Dalle famigerate calze di nylon all’acqua di colonia Chypre (la preferita degli alcolizzati), in questo libro troverete l’ideologia e la propaganda, l’onnipresente conflitto tra spazio privato e spazio pubblico, una molecola di nostalgia, svariate badilate di brutale franchezza, numerosi tritacarne, un satellite (il primo) e un cadavere mummificato. La vita privata degli oggetti sovietici (Sironi) è un saggio super curioso, imprevedibile e godibilissimo. Anzi, molto meglio. È una specie di romanzo distopico di storia materiale.

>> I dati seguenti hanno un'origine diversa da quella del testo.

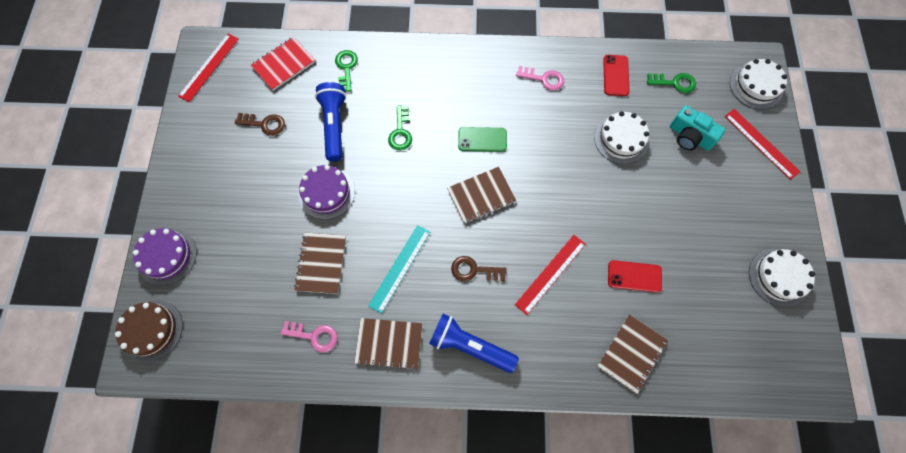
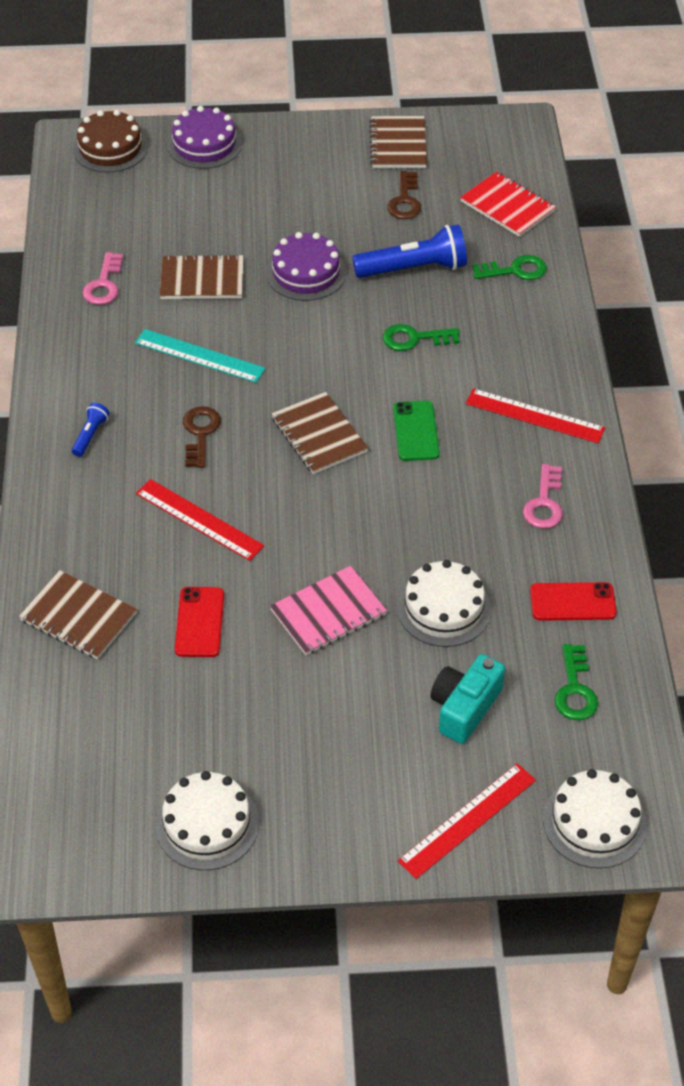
camera: 85 degrees right, 20 degrees down
red ruler [178,34,239,102] -> red ruler moved to [466,388,605,443]
brown notebook [354,318,423,370] -> brown notebook moved to [369,116,427,168]
blue flashlight [429,314,519,373] -> blue flashlight [72,403,110,457], size x0.48
none -> pink notebook [270,566,387,655]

Grazie ai 25 oggetti emblematici individuati da Gian Piero Piretto guadagnerete un punto di vista incredibilmente preciso e “pratico” sulla quotidianità sovietica, ritroverete il fascino per il surreale, imparerete qualcosa – anche se vi pare di saperne già abbastanza – e vi verrà da pensare che, in qualche meandro della lingua russa, debba per forza esistere un equivalente dell’espressione stranger than fiction – applicabile, però, a svariati decenni di vita di un’intera società.
Mentre ci pensate su, vi auguro buona lettura e vi lascio in eredità la formula corretta per un brindisi russo: Za vaše zdorov’e, caroni!